### Directive
Each line of the data below holding the word "dental" must be copied.

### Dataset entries
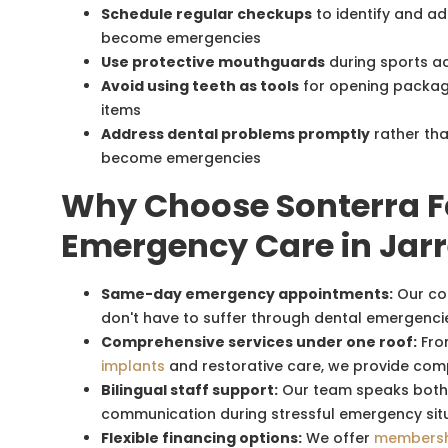
Schedule regular checkups
to identify and a
become emergencies
Use protective mouthguards
during sports act
Avoid using teeth as tools
for opening package
items
Address dental problems promptly
rather tha
become emergencies
Why Choose Sonterra Fa
Emergency Care in Jarr
Same-day emergency appointments:
Our co
don't have to suffer through dental emergencie
Comprehensive services under one roof:
Fro
implants
and restorative care, we provide com
Bilingual staff support:
Our team speaks both E
communication during stressful emergency sit
Flexible financing options:
We offer
membersh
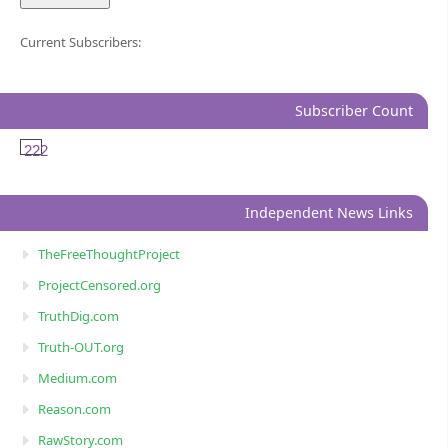
Current Subscribers:
Subscriber Count
222
Independent News Links
TheFreeThoughtProject
ProjectCensored.org
TruthDig.com
Truth-OUT.org
Medium.com
Reason.com
RawStory.com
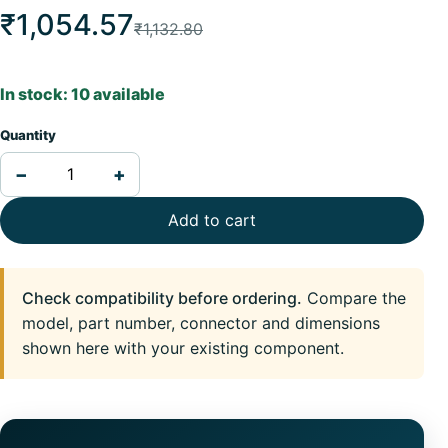
₹1,054.57
₹1,132.80
In stock: 10 available
Quantity
−
+
Add to cart
Check compatibility before ordering.
Compare the
model, part number, connector and dimensions
shown here with your existing component.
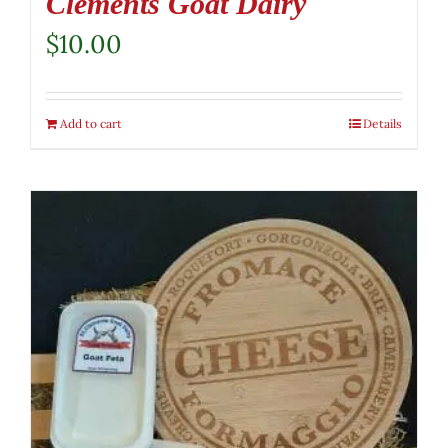
Clements Goat Dairy
$
10.00
Add to cart
Details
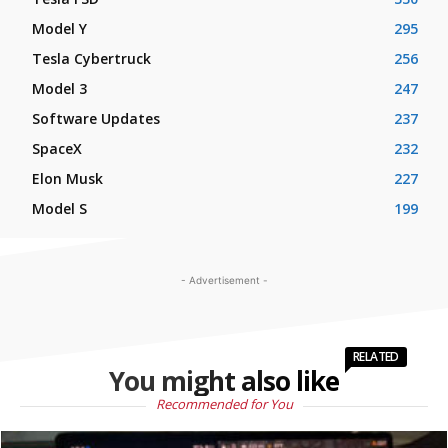
Model Y
295
Tesla Cybertruck
256
Model 3
247
Software Updates
237
SpaceX
232
Elon Musk
227
Model S
199
- Advertisement -
RELATED
You might also like
Recommended for You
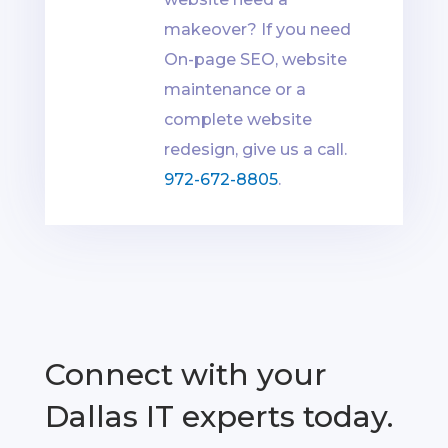
makeover? If you need
On-page SEO, website
maintenance or a
complete website
redesign, give us a call.
972-672-8805
.
Connect with your
Dallas IT experts today.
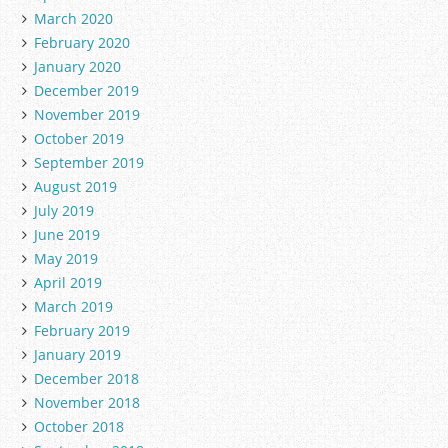
March 2020
February 2020
January 2020
December 2019
November 2019
October 2019
September 2019
August 2019
July 2019
June 2019
May 2019
April 2019
March 2019
February 2019
January 2019
December 2018
November 2018
October 2018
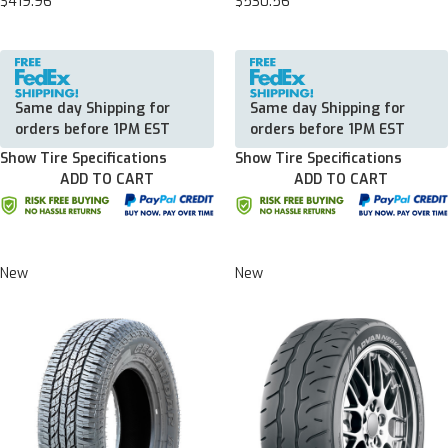
$419.96
$530.56
Same day Shipping for
Same day Shipping for
orders before 1PM EST
orders before 1PM EST
Show Tire Specifications
Show Tire Specifications
ADD TO CART
ADD TO CART
New
New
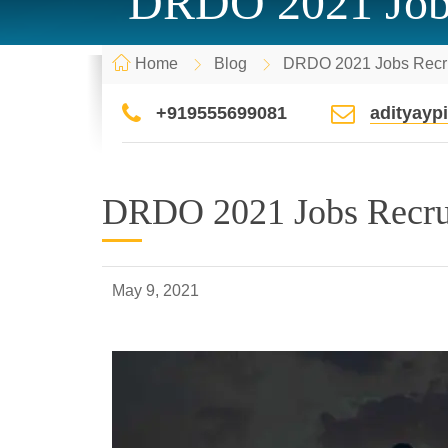
DRDO 2021 Jobs 
Home
Blog
DRDO 2021 Jobs Recrui
+919555699081
adityay
DRDO 2021 Jobs Recruit
May 9, 2021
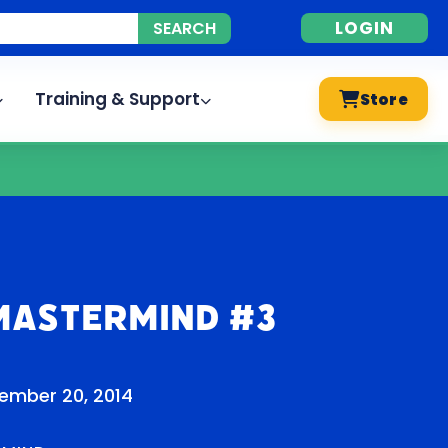
LOGIN
Training & Support
Store
Mastermind #3
ember 20, 2014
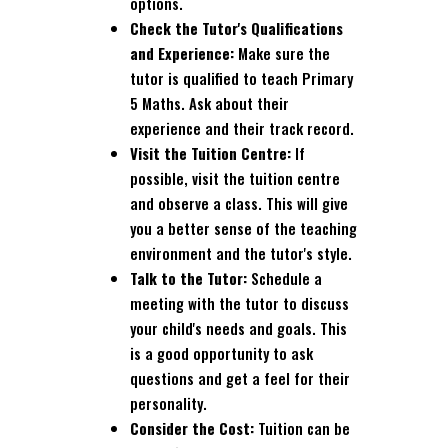
options.
Check the Tutor's Qualifications
and Experience:
Make sure the
tutor is qualified to teach Primary
5 Maths. Ask about their
experience and their track record.
Visit the Tuition Centre:
If
possible, visit the tuition centre
and observe a class. This will give
you a better sense of the teaching
environment and the tutor's style.
Talk to the Tutor:
Schedule a
meeting with the tutor to discuss
your child's needs and goals. This
is a good opportunity to ask
questions and get a feel for their
personality.
Consider the Cost:
Tuition can be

### Output for this task
Address dental problems promptly
don't have to suffer through dental emergencie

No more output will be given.